Who killed Mohandas Karamchand Gandhi? Or the Mahatma (Great Soul) as India's millions still call him?

That may sound a somewhat inappropriate first question to ask on the birth anniversary (October 2) of the tallest leader of India's anti-colonial freedom struggle. We must ask it, because others have just raised again questions about the martyrdom of the great man.

It is no subject, really, for a whodunit. The Mahatma fell to bullets fired by a fellow-Indian at the venue of a mass prayer meeting in New Delhi. The fitting end to a non-violent fighter's life came on January 30, 1948. It came within six months of India's independence that he had striven for. And of the Partition of the subcontinent (into India and Pakistan) that he had striven against.

The assassin, Nathuram Godse, proudly confessed the crime. No mystery shrouded the motive, either.

Gandhi had enraged Godse and other Hindu-chauvinist activists by pleading for India's good relations with Pakistan, now that it had come into being. By calling upon the rulers of independent India to make the magnanimous gesture of offering a compensation of 550 million rupees to Pakistan for losses suffered during the violent Partition. By walking into riot-torn areas and bringing peace back though his mere presence or fasts-unto-death that made the rioters drop arms. By continuing to work for Hindu-Muslim unity, as he had always done.
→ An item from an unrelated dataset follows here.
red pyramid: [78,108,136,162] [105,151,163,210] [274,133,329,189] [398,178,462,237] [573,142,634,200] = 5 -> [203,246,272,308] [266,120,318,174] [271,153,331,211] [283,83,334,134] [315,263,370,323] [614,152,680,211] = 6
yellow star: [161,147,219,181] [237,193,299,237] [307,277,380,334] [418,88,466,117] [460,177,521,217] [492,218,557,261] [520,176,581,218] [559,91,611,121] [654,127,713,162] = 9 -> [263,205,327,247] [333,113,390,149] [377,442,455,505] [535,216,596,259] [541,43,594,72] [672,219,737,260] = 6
Gandhi had enraged a political and ideological camp. One that had paved the way for the Partition by identifying the nation with the religious majority. That had undertaken minority-bashing as a sacred mission. A far-right camp that was to turn fascist in power or in proximity to it.

Godse's political camp was no closed secret. Until a while before the assassination, he belonged to the Rashtriya Swayamsevak Sangh (RSS), misleadingly meaning National Volunteers' Association. Many see no mystery, too, about the motive behind Godse's formal exit from the RSS on the eve if the assassination, with which it had been denying any association.

It did so again recently, when Human Resources Development Minister Arjun Singh said, in a public speech, that the "greatest achievement" of the RSS was the murder of the Mahatma. The RSS sprang to self-defense at the sarcastic observation. It threatened to sue Singh for defamation. This drew from him the clarification that the atmosphere of hate, an RSS creation, led to the assassination.

No journalist in his or her right mind rushes to endorse a minister. But Singh was right, in this instance. It was a fascist ideology that moved the finger that, in turn, pulled the trigger. It was fascist violence that felled a frail giant.

The ideology lives. So does the RSS, the patriarch of what India's far right calls its 'parivar' (family). They have continued to kill the Mahatma or what he stood for. The most outrageous of these assassinations took place in 2002 in Gandhi's home-State of Gujarat. The RSS and its entourage, including the infamous Vishwa Hindu Parishad (VHP), have been defending the state-aided pogrom, which claimed about 3,000 Muslim lives. The RSS even pulled up former Prime Minister Atal Bihari Vajpayee, ever aloyal member of the 'parivar,' for daring to suggest that the massacre might have had something to do with the far right's defeat in the last general election.

The defeated Bharatiya Janata Party (BJP) has now declared its resolve to return to its "roots," without the restraints imposed by office. This amounts to a warning that the Mahatma may die many a death again in the land he sought to deliver.

A freelance journalist and a peace activist of India, J. Sri Raman is the author of Flashpoint (Common Courage Press, USA). He is a regular contributor to t r u t h o u t.